[TASK REQUIREMENTS]:
A. For each statement, say whether it agrees with the passage about Murray. Answer yes or no and quote the words from the passage that decide it.
(i) Murray was one of the most popular people in horse racing.
(ii) The minute's silence in his honor came after last night's racing.
(iii) Murray was well known for being quiet around horses.
B. According to the passage about Murray, what is the name of his much-loved venue that he would not be returning to?
C. Translate this sentence from the passage about Murray into Spanish: "Silence was not something for which Murray was well known, especially where horses were concerned."

[EXCERPT PROVIDED]:

Confirmation that he would not be returning to his much-loved Ballybrit, this or any other year, made for a sombre start to the second day of the festival.
Murray’s affection for the sport was entirely reciprocal. He was one of the most popular people in horse racing, on either side of the reporter’s microphone.
Perhaps unusually for a journalist, nobody ever had anything bad to say about him, even behind his back. But in one sense, the minute's silence that preceded last night's racing, in his honour, was as ironic as it was poignant.
Silence was not something for which Murray was well known, especially where horses were concerned. On the contrary, even in a famously talkative profession, his loquaciousness was legend. And as happens with live broadcasters, this resulted in the occasional verbal infelicity or colourfully mixed metaphor that could be a gift to newspaper colour writers.

[STORED DATA]:
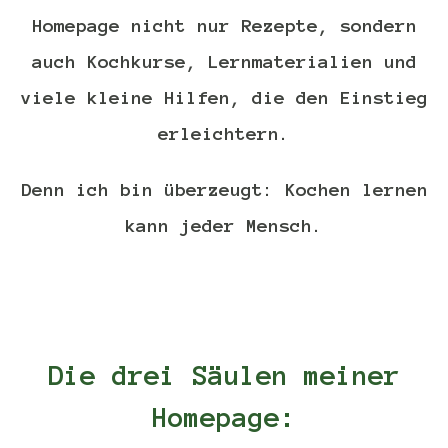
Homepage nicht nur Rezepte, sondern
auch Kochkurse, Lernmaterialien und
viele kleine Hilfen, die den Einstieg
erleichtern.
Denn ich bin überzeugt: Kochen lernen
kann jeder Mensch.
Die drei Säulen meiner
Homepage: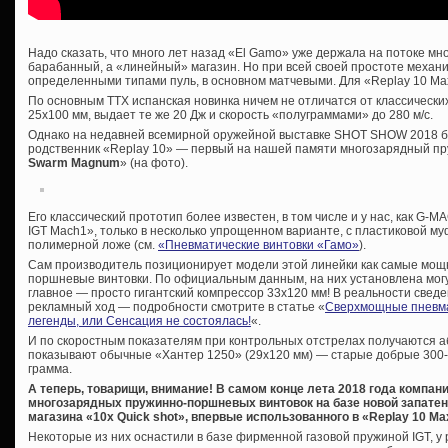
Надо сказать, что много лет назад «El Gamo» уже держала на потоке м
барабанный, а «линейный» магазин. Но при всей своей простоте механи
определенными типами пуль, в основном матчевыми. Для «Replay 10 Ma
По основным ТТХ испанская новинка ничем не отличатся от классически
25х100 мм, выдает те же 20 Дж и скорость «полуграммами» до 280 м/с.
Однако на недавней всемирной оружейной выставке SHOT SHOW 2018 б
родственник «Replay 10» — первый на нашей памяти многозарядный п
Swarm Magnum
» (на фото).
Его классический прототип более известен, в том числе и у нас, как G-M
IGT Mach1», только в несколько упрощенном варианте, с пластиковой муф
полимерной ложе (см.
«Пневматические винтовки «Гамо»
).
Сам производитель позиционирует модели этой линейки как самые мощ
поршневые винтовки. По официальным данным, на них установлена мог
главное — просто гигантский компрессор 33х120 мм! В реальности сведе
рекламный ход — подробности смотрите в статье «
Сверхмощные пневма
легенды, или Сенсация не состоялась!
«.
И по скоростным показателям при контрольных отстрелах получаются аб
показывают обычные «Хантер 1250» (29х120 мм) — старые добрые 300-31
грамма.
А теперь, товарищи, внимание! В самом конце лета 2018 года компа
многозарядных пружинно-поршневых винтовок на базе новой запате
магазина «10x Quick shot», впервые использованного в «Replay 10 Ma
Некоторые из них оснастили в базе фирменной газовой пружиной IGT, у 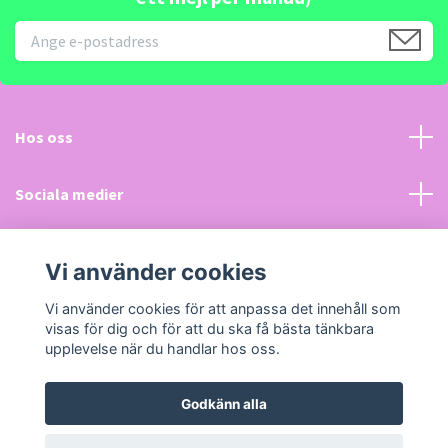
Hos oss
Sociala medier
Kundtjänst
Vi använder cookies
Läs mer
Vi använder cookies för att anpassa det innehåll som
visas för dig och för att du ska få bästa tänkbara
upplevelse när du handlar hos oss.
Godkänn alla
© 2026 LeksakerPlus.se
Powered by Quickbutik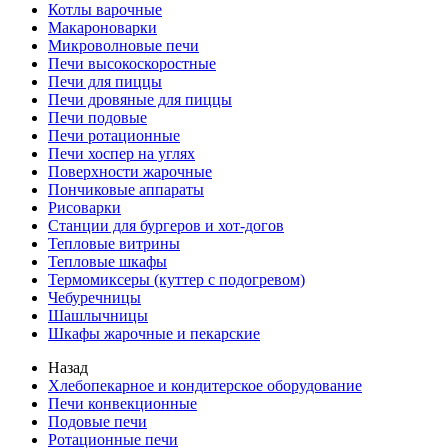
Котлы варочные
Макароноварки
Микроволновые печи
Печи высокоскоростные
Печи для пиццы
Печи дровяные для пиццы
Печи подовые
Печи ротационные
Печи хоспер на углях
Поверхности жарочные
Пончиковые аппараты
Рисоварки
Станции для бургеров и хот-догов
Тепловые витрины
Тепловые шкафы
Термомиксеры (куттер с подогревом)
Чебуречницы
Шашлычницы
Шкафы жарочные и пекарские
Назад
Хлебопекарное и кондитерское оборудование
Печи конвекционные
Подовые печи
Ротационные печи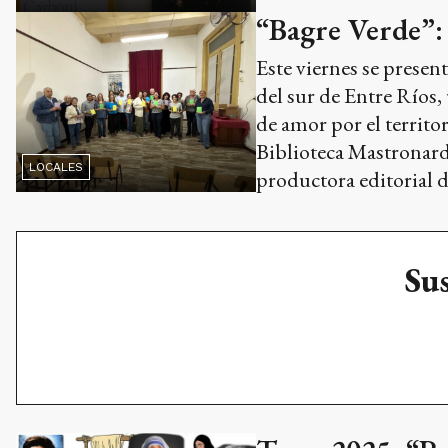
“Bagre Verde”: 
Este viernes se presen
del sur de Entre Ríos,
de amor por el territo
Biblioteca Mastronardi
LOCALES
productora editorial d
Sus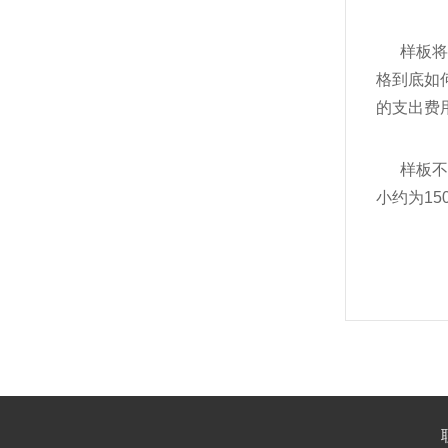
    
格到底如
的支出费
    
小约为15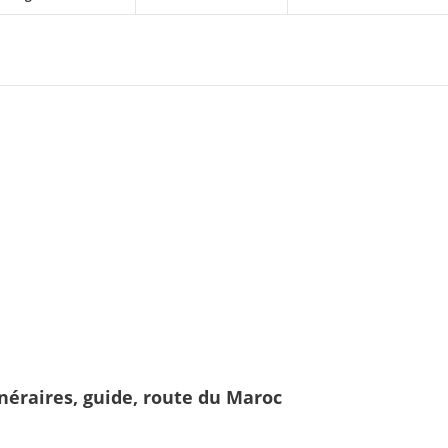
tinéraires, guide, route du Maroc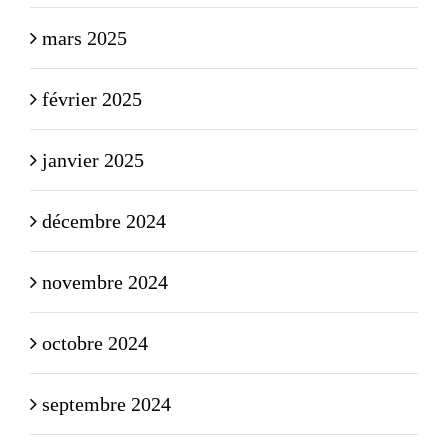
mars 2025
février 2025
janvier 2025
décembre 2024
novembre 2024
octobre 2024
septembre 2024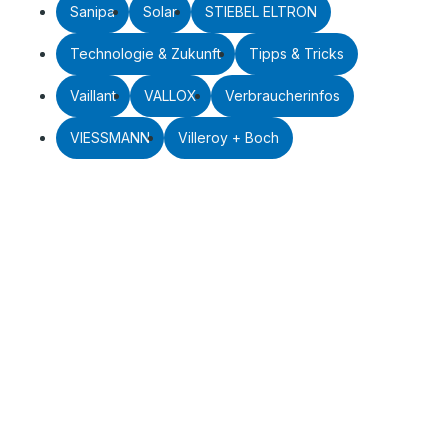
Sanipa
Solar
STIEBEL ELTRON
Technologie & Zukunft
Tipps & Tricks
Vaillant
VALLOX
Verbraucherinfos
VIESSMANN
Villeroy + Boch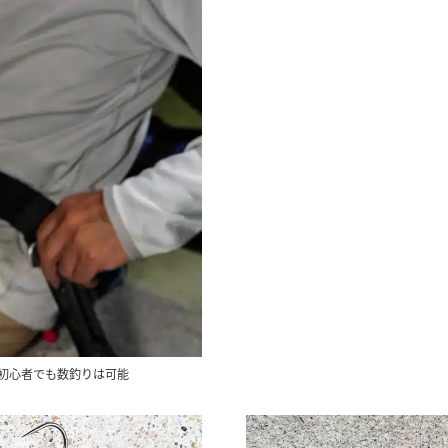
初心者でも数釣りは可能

...

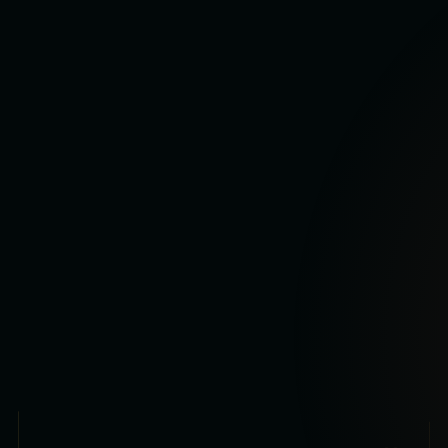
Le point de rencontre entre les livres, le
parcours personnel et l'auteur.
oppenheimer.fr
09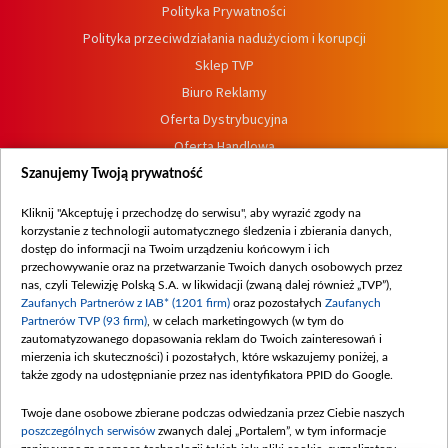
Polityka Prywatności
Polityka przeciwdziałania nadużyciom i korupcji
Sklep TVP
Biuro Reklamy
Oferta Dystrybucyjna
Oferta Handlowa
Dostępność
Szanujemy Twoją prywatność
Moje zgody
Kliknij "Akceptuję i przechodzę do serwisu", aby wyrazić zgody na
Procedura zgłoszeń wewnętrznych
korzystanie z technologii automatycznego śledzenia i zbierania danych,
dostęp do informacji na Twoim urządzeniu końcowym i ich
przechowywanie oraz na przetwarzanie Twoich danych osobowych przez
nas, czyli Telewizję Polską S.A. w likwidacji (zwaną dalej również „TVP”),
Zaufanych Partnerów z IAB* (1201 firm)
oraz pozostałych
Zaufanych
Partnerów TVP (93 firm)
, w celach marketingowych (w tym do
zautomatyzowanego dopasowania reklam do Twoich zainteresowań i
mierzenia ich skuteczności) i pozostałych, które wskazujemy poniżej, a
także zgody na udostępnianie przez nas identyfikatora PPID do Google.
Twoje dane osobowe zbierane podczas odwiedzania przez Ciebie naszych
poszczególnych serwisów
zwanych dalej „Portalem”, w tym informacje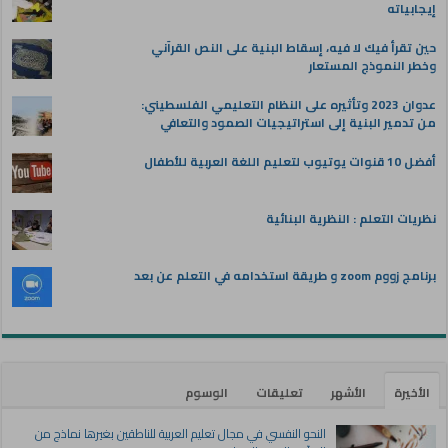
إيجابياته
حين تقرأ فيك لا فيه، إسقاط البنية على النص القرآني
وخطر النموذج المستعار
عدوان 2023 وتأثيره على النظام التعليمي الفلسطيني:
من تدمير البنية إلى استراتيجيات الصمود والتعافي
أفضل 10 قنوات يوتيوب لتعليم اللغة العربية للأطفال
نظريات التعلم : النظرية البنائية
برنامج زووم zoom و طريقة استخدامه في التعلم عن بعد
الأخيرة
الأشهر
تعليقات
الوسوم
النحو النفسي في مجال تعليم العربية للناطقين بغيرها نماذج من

[SOLVED PROBLEMS]:
A.
(i) Yes: "He was one of the most popular people in horse racing, on either side of the reporter’s microphone."
(ii) No: "the minute's silence that preceded last night's racing, in his honour"
(iii) No: "Silence was not something for which Murray was well known, especially where horses were concerned."

B. Ballybrit

C. El silencio no era algo por lo que Murray fuera conocido, sobre todo en lo que respecta a los caballos.